Tabrakan di Poris! Kereta Bandara Soetta Anjlok Usai Hantam Truk Kontainer

Berita572 Dilihat

Tintaindonesia.id, Tangerang – Insiden kecelakaan melibatkan kereta bandara terjadi di wilayah Poris, Kota Tangerang, pada Jumat (20/2/2026) pagi. Rangkaian Kereta Api Commuter Line Bandara Soekarno-Hatta (Basoetta) dilaporkan menabrak sebuah truk kontainer di perlintasan sebidang antara Stasiun Poris dan Stasiun Batu Ceper sekitar pukul 06.05 WIB. Akibat benturan tersebut, satu rangkaian kereta keluar jalur dan mengalami anjlok.

Peristiwa ini langsung menyebabkan gangguan operasional perjalanan kereta di lintas Tangerang–Jakarta. Sejumlah perjalanan kereta terpaksa dihentikan sementara guna memastikan keselamatan penumpang serta memberikan ruang bagi proses evakuasi di lokasi kejadian.

Berdasarkan dokumentasi foto dan video yang beredar, bagian depan kereta tampak mengalami kerusakan cukup parah akibat benturan dengan truk kontainer. Kendaraan truk yang terlibat juga terlihat masih berada di sekitar rel saat proses penanganan berlangsung.

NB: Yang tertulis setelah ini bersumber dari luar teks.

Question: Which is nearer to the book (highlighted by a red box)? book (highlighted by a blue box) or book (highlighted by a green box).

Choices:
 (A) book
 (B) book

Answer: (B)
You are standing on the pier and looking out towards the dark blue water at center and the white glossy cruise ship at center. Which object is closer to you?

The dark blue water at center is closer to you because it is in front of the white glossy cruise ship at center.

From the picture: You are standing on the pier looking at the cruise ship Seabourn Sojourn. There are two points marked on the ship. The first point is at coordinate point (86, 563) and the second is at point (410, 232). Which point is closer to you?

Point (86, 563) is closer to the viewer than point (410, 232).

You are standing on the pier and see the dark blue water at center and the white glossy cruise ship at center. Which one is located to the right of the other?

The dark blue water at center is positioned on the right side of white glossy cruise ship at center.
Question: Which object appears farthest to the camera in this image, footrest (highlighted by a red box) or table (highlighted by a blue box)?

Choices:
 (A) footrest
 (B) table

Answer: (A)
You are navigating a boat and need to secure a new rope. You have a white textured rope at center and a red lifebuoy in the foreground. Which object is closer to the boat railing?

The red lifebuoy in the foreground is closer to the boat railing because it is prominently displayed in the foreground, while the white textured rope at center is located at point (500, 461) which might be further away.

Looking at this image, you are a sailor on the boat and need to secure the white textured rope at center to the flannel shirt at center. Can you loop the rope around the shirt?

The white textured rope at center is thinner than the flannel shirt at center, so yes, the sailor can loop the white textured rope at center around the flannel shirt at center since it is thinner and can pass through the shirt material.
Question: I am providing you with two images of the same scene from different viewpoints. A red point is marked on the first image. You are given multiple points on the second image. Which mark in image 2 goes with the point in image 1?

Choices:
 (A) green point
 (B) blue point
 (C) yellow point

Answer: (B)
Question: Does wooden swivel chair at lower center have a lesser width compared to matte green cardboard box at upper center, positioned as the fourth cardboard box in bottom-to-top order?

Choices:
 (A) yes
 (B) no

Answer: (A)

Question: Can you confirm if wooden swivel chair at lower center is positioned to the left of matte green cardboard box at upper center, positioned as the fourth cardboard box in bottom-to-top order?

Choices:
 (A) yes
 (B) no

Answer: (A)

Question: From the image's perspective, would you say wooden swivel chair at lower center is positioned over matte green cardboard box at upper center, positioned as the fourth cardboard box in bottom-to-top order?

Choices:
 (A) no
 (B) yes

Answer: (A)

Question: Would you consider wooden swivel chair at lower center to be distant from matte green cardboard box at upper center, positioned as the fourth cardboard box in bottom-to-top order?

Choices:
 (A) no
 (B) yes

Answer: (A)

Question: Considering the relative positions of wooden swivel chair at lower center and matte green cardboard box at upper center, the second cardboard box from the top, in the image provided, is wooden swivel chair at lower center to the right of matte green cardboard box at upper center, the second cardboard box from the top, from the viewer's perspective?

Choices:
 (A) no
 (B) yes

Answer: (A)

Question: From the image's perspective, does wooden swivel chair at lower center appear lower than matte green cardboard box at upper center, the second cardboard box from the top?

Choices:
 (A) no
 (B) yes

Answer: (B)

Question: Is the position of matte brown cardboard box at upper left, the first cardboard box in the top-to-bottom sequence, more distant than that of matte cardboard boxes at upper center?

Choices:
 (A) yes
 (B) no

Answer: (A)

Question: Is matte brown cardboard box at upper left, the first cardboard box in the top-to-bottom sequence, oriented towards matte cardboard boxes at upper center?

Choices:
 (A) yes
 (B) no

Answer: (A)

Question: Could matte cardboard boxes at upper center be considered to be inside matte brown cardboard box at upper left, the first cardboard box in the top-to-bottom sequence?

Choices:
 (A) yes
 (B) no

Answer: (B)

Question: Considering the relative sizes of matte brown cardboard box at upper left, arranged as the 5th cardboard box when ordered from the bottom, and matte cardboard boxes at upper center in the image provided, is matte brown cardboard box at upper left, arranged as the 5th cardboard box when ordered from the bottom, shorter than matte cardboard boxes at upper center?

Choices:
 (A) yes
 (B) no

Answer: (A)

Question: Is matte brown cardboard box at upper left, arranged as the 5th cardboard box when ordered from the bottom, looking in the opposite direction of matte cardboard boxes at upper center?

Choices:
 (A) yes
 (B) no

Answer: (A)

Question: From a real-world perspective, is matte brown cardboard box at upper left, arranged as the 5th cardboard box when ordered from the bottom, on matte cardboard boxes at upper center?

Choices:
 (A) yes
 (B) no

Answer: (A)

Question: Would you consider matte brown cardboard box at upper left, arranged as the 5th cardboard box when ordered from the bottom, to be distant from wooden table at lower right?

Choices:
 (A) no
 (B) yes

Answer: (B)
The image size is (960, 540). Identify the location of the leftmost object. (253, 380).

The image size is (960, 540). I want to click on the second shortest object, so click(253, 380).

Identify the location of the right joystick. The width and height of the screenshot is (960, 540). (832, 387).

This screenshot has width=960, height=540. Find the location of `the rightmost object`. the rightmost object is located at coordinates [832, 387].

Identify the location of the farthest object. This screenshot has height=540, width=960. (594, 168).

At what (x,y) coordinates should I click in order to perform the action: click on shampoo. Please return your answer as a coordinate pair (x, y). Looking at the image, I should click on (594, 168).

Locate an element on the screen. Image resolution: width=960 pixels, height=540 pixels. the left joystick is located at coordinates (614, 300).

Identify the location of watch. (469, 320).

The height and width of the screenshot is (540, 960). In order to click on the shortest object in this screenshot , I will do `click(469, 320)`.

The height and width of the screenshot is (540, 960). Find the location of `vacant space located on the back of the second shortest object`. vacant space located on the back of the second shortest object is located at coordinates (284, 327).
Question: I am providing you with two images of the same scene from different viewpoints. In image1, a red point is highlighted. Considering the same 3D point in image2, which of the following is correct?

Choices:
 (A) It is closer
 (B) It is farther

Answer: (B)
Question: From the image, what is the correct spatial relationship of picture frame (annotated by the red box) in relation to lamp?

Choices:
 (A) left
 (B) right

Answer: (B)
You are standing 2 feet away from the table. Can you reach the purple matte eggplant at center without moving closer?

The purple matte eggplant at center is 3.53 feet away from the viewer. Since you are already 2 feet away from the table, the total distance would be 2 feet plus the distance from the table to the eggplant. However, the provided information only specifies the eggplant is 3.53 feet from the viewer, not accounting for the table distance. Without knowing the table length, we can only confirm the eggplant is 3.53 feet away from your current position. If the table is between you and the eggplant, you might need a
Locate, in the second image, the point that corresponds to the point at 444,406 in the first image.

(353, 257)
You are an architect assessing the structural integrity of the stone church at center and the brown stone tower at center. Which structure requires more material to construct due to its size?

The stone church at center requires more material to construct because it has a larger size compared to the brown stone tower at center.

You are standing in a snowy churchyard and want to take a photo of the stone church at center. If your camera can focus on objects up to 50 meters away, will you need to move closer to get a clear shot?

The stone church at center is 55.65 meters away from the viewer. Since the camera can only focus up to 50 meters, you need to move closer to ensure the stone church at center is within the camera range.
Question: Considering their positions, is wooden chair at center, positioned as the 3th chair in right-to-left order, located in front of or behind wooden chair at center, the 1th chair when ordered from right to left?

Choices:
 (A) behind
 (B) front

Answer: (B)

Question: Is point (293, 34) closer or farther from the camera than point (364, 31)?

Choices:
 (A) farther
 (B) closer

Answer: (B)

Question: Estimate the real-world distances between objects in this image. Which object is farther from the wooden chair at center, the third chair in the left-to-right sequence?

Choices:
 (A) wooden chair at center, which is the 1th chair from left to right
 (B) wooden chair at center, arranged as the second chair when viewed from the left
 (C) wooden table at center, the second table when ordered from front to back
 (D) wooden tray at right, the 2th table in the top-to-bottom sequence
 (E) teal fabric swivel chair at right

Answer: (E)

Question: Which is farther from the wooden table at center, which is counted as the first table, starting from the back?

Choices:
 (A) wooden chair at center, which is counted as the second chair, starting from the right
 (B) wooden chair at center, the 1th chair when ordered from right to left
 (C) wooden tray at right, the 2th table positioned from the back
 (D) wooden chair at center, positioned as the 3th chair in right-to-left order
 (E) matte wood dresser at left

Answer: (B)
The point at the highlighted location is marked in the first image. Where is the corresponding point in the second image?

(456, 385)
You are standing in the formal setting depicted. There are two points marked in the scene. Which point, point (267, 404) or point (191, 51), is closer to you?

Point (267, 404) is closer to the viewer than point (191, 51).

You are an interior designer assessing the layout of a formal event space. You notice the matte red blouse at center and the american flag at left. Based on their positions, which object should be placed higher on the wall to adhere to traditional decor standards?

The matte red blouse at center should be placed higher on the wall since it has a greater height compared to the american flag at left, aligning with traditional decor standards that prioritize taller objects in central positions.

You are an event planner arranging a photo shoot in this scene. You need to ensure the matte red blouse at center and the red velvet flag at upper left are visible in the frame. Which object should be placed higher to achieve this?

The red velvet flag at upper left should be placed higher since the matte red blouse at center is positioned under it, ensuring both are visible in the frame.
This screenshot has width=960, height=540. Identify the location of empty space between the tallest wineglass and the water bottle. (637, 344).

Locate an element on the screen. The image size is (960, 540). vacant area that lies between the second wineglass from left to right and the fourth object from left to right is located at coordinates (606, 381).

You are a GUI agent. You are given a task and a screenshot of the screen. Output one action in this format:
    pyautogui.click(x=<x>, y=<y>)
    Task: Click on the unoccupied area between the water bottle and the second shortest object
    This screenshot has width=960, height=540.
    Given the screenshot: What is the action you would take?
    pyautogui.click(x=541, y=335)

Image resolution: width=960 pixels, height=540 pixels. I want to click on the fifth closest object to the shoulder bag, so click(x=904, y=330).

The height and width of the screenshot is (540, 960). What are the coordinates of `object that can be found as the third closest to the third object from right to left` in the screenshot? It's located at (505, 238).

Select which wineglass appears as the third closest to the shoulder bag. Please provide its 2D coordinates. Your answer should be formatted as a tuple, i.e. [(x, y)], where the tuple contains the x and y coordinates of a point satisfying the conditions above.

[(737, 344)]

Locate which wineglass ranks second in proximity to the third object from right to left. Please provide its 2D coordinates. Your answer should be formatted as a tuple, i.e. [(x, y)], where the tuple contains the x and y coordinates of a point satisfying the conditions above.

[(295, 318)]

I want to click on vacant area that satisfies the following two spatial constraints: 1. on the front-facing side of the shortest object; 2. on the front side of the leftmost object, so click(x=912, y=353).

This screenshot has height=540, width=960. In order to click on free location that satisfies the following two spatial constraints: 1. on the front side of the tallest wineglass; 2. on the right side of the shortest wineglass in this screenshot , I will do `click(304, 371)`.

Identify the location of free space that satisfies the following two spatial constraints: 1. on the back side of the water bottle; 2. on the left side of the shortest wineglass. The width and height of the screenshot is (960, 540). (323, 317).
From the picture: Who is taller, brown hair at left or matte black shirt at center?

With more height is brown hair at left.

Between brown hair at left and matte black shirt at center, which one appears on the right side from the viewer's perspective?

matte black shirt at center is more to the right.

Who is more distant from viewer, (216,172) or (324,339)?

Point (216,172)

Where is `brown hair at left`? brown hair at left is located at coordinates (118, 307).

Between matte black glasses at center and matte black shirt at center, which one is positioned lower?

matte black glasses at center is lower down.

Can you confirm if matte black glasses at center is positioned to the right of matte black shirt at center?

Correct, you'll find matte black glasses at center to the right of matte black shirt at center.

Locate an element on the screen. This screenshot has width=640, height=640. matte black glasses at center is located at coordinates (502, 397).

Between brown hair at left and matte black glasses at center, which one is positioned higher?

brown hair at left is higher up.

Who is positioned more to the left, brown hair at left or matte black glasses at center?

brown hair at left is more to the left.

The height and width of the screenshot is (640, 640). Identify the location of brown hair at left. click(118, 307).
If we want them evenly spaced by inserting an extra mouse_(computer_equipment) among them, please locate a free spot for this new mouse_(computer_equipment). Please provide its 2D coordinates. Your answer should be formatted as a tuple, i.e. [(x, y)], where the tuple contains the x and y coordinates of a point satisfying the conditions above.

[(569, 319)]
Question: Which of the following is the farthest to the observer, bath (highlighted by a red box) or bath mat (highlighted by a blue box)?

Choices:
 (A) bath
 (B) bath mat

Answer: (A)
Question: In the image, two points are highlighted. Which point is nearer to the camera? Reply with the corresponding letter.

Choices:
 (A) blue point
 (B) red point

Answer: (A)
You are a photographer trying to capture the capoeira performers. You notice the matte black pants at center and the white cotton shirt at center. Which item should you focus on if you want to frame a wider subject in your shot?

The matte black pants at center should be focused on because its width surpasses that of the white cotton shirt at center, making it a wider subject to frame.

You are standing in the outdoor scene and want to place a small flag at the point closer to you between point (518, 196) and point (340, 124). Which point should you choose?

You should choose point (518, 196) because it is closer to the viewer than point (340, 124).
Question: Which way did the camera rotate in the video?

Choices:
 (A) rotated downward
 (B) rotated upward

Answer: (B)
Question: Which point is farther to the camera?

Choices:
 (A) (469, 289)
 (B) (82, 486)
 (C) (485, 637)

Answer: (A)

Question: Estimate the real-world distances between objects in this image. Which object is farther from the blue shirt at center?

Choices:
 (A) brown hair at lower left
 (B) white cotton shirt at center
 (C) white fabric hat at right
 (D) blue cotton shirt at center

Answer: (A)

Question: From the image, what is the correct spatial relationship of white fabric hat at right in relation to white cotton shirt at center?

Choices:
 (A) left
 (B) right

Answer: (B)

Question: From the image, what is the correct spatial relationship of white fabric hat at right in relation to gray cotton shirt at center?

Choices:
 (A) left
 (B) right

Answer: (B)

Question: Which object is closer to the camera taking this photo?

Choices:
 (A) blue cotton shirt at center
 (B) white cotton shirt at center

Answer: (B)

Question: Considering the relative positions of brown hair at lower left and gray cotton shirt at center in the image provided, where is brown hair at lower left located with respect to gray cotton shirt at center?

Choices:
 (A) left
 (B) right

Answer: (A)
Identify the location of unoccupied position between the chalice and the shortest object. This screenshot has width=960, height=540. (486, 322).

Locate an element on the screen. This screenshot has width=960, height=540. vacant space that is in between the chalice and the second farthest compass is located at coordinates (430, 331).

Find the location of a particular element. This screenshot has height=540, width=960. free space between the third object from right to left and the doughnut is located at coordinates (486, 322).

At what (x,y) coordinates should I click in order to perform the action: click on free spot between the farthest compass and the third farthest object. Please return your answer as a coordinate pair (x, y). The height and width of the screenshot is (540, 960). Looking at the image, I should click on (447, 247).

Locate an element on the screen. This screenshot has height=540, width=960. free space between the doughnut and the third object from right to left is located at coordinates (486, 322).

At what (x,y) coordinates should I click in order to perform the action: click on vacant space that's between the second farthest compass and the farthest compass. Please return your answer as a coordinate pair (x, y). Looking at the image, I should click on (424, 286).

Baca : OTT Depok, Reformasi Moral dan Diamnya Presiden

Pihak KAI Commuter menyampaikan bahwa insiden tersebut berdampak pada pola operasi perjalanan kereta. Beberapa jadwal perjalanan terpaksa dibatalkan maupun dialihkan untuk meminimalisir dampak terhadap pengguna jasa transportasi kereta.

Akibat gangguan ini, layanan Commuter Line relasi Duri–Tangerang sempat mengalami pembatasan perjalanan. Sebagian perjalanan hanya dilayani hingga stasiun tertentu, sementara perjalanan menuju Bandara Soekarno-Hatta dilakukan penyesuaian.

Untuk mengantisipasi dampak terhadap penumpang, KAI Commuter menyediakan layanan pengembalian dana penuh bagi pengguna yang terdampak pembatalan perjalanan. Selain itu, petugas juga membantu penumpang mendapatkan alternatif transportasi lanjutan.

Baca juga : Resmi Dilantik, PC IPNU-IPPNU Kabupaten Tangerang Siap Perkuat Kaderisasi 2025–2027

Dalam keterangan resminya, manajemen KAI Commuter memastikan bahwa tidak terdapat korban jiwa dalam insiden tersebut. Seluruh penumpang dan petugas kereta berhasil dievakuasi dengan selamat dari rangkaian yang mengalami anjlok.

Proses evakuasi kereta dan perbaikan jalur rel dilakukan oleh petugas gabungan guna mempercepat normalisasi operasional. Pihak terkait juga melakukan pemeriksaan lebih lanjut untuk mengetahui penyebab pasti kecelakaan tersebut.

Sementara itu, arus lalu lintas di sekitar lokasi kejadian sempat mengalami kemacetan akibat aktivitas evakuasi dan penanganan di perlintasan. Aparat kepolisian bersama petugas setempat melakukan pengaturan lalu lintas dan mengimbau masyarakat untuk berhati-hati saat melintas di kawasan tersebut.